Irish Examiner view: Delay is the word of 2023 so far

Delays have become the new normal, and there is barely an aspect of modern life which escapes the baleful shadow
Irish Examiner view: Delay is the word of 2023 so far

For drivers booking NCTs, the next available date offered online for Cork’s Blarney centre is June 26, while for Little Island it is June 30, Charleville is June 28, Macroom July 7, Skibbereen June 19, and Youghal July 18.

Every year various organisations, often those who publish dictionaries or operate search engines, vie with each other to nominate a word or phrase which best sums up our collective experience over 12 months.

“Goblin mode” was a favoured choice in 2022. Other popular selections have been “gaslighting”; “perma-crisis” “endemic” and “doomscrolling.” None of them are cheerful.

There’s already an early contender nine days into 2023. It has been around in various forms for the past three years, but it has a beguiling simplicity while simultaneously containing the ability to send us all into a rage. 

It derives from Middle English and French and is fashionably short at five letters, giving it the opportunity of stardom in a daily Wordle.

Delay. It’s become the new normal, and there is barely an aspect of modern life which escapes its baleful shadow.

Motorists trying to book their NCT can be told the centre they require has a waiting list of six months or more. A check by an Irish Examiner reporter at the weekend showed the next available date offered online for Cork’s Blarney centre is June 26, while for Little Island it is June 30, Charleville is June 28, Macroom July 7, Skibbereen June 19, and Youghal July 18. 

Applus, the firm that runs the NCTS on behalf of the Road Safety Authority, advises that the workaround to “computer says no” is for drivers to log back on and place themselves on a “priority list”. But if everyone does that, it will become a little like joining the priority queue for a Ryanair flight, one among many.

Across at the Adoption Authority of Ireland it is now confirmed that there will be significant delays in granting some 6,000 people access to records under the 2022 Birth Information and Tracing Act. After being told that they would get their data in 30 days, this was then extended to 90 days.
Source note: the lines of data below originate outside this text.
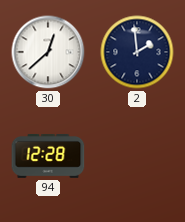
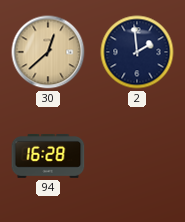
30 dial: white -> champagne
94: 12:28 -> 16:28
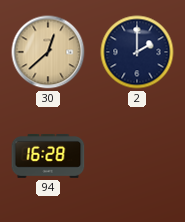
2: 1:59 -> 2:00
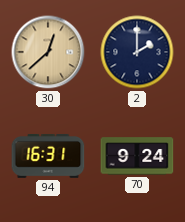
94: 16:28 -> 16:31
70: none -> 9:24
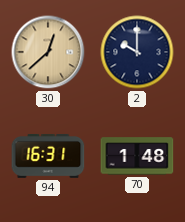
2: 2:00 -> 10:00
70: 9:24 -> 1:48
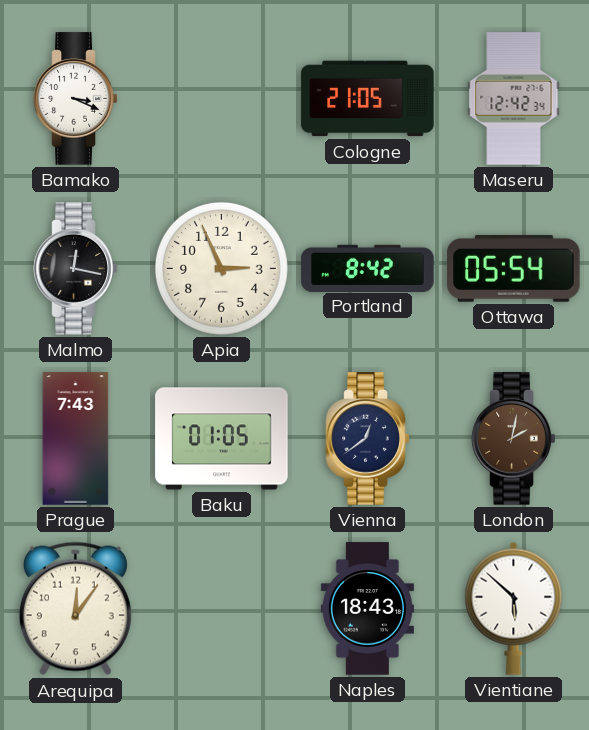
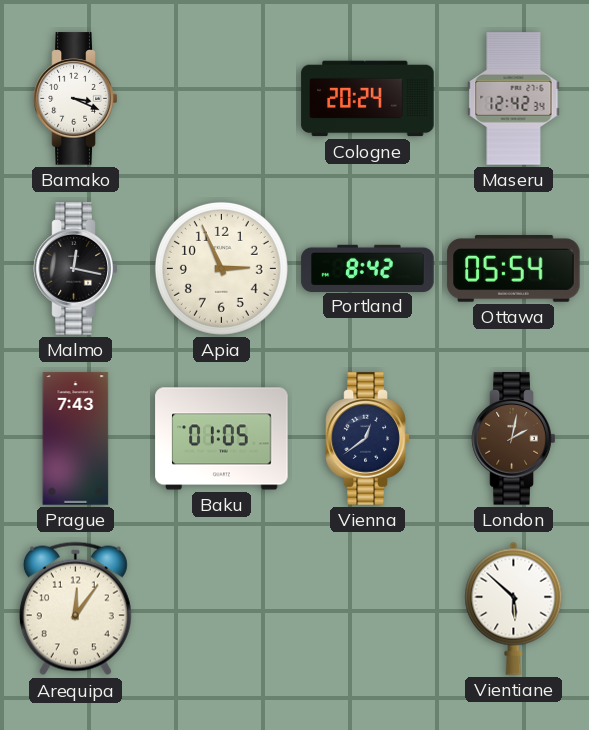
Cologne: 21:05 -> 20:24
Naples: 18:43 -> none
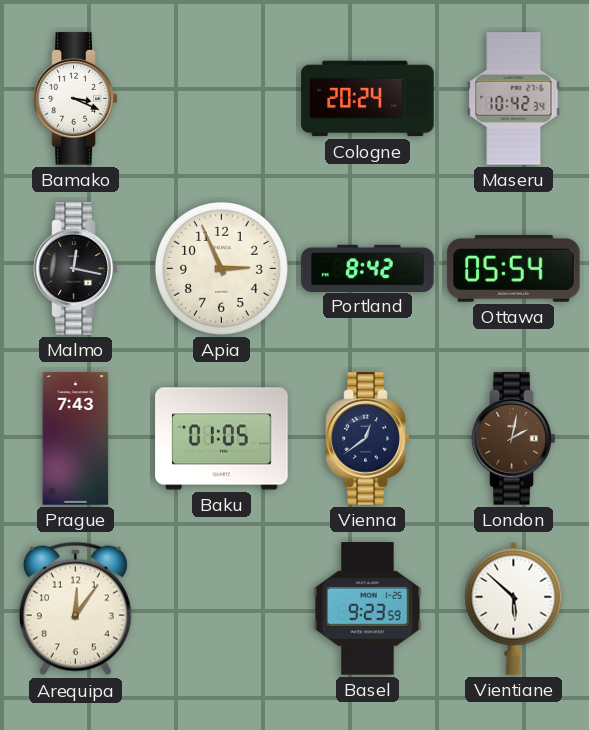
Maseru: 12:42 -> 10:42
Basel: none -> 9:23
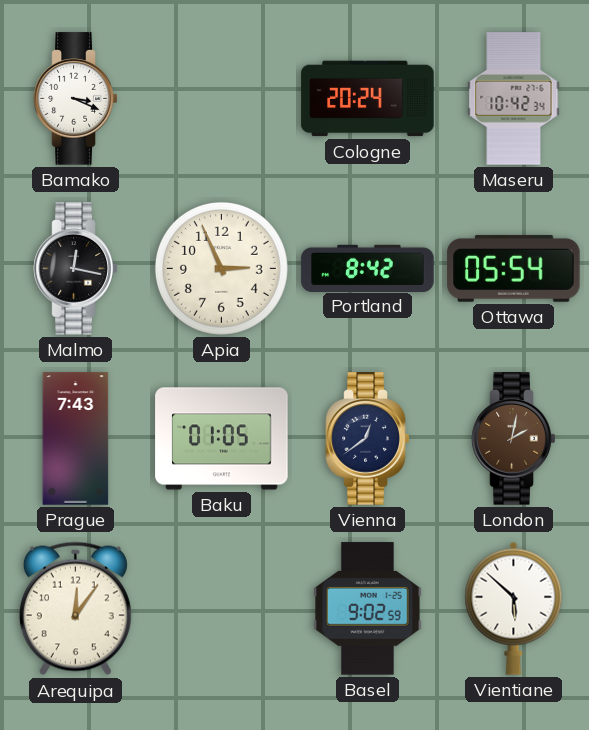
Basel: 9:23 -> 9:02
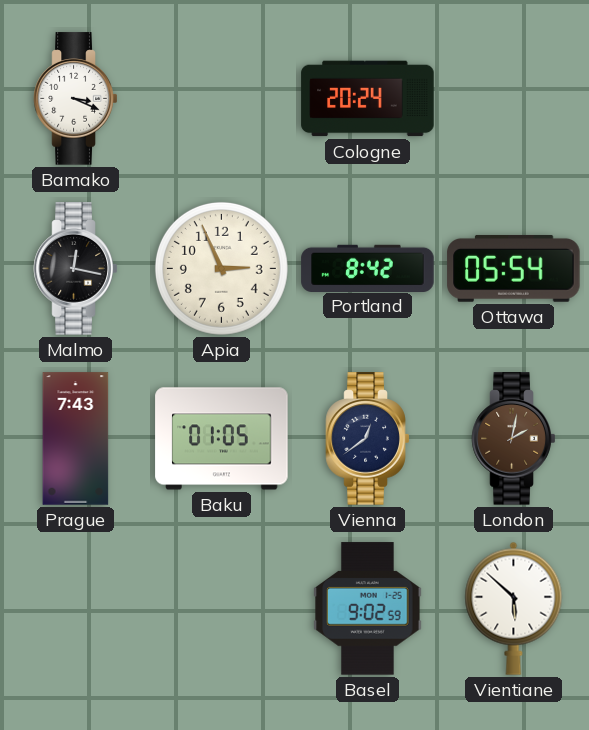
Maseru: 10:42 -> none
Arequipa: 12:06 -> none
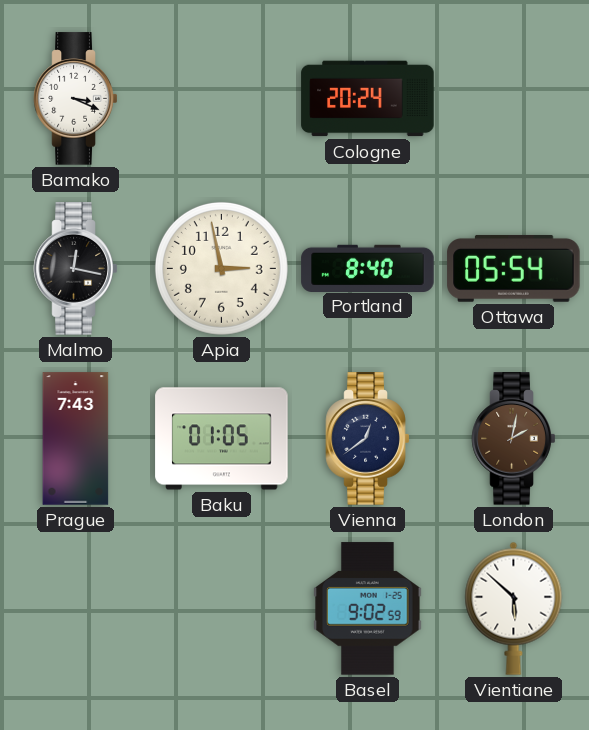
Apia: 2:56 -> 2:58
Portland: 8:42 -> 8:40
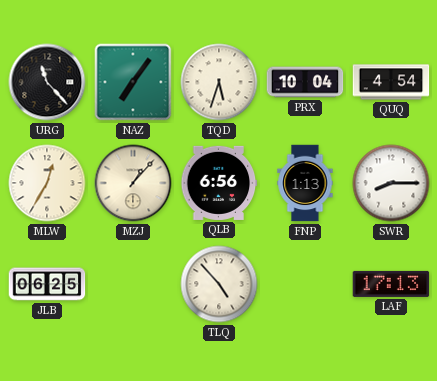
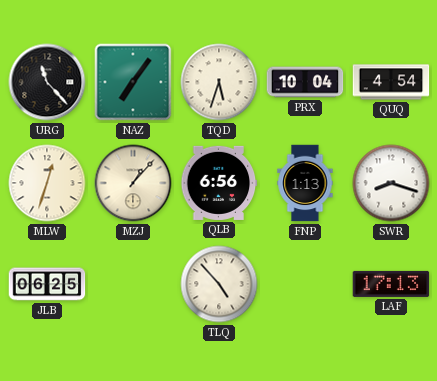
MLW: 12:35 -> 12:33
SWR: 8:15 -> 8:18
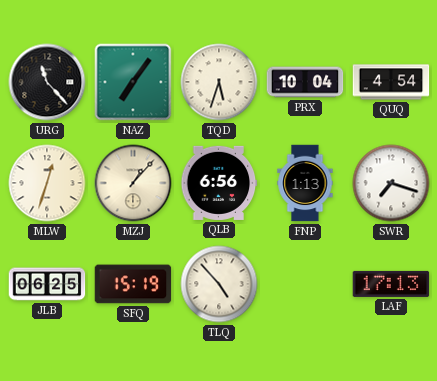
SWR: 8:18 -> 7:18
SFQ: none -> 15:19
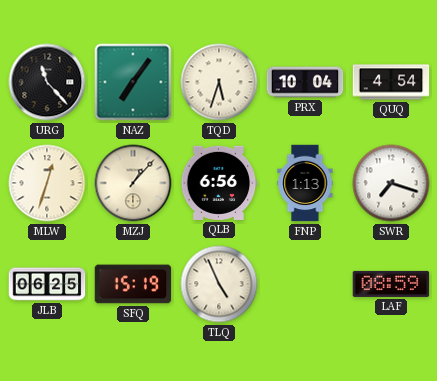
TLQ: 4:53 -> 4:56
LAF: 17:13 -> 08:59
Now “early autumn” is the target.

Everyone is familiar with the problems in hospitals, but they extend, also, to patients who wish to visit GPs, with the Irish Medical Organisation warning this weekend that delays can only become longer. The problems at Dublin Airport also remain fresh in the memory of consumers.
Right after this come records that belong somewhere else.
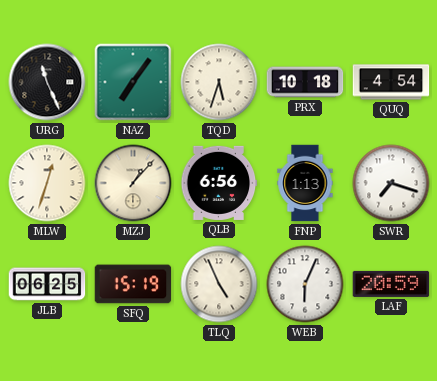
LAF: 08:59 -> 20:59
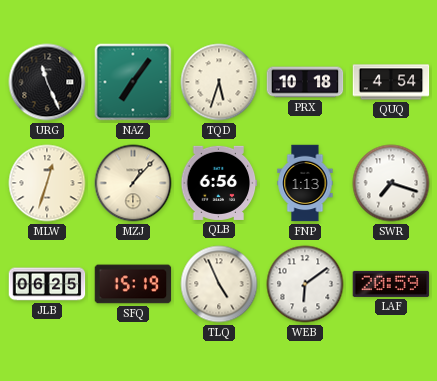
WEB: 6:04 -> 6:09
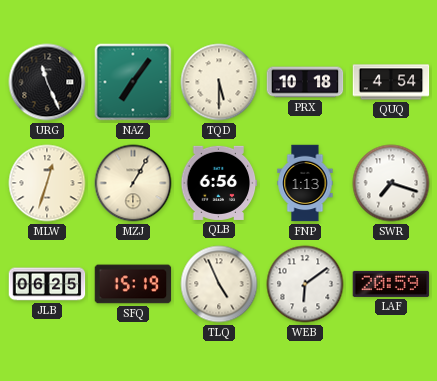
TQD: 5:33 -> 5:30
MZJ: 1:07 -> 1:05
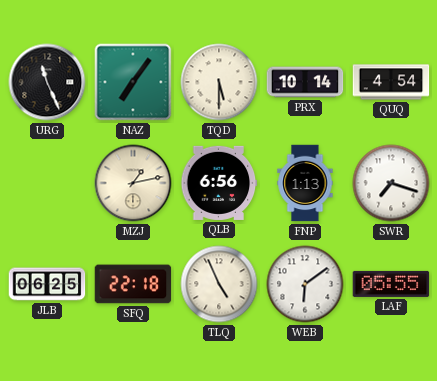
PRX: 10:18 -> 10:14
MLW: 12:33 -> none
MZJ: 1:05 -> 1:13
SFQ: 15:19 -> 22:18
LAF: 20:59 -> 05:55
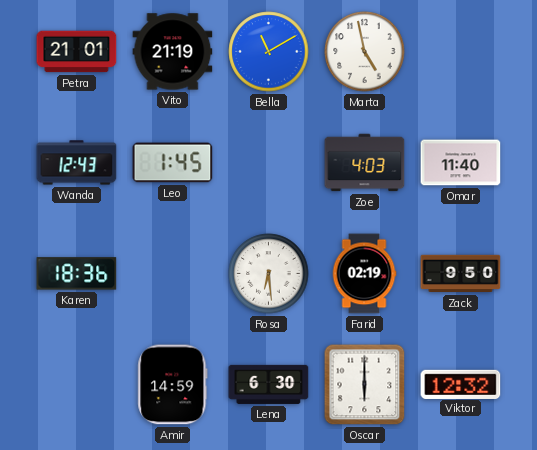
In many ways these failures have been predicted and have the same common causes. Insufficient staff, both trained and untrained. Inability to recruit. Excessive bureaucracy. Surges in demand which always seem to be “unprecedented”. And over-optimistic promises on delivery.

Until companies and politicians start to level with the general public the shared experience will continue to be disappointment and/or anger. And logistics will maintain its new-found and richly-deserved notoriety as “the dismal science.”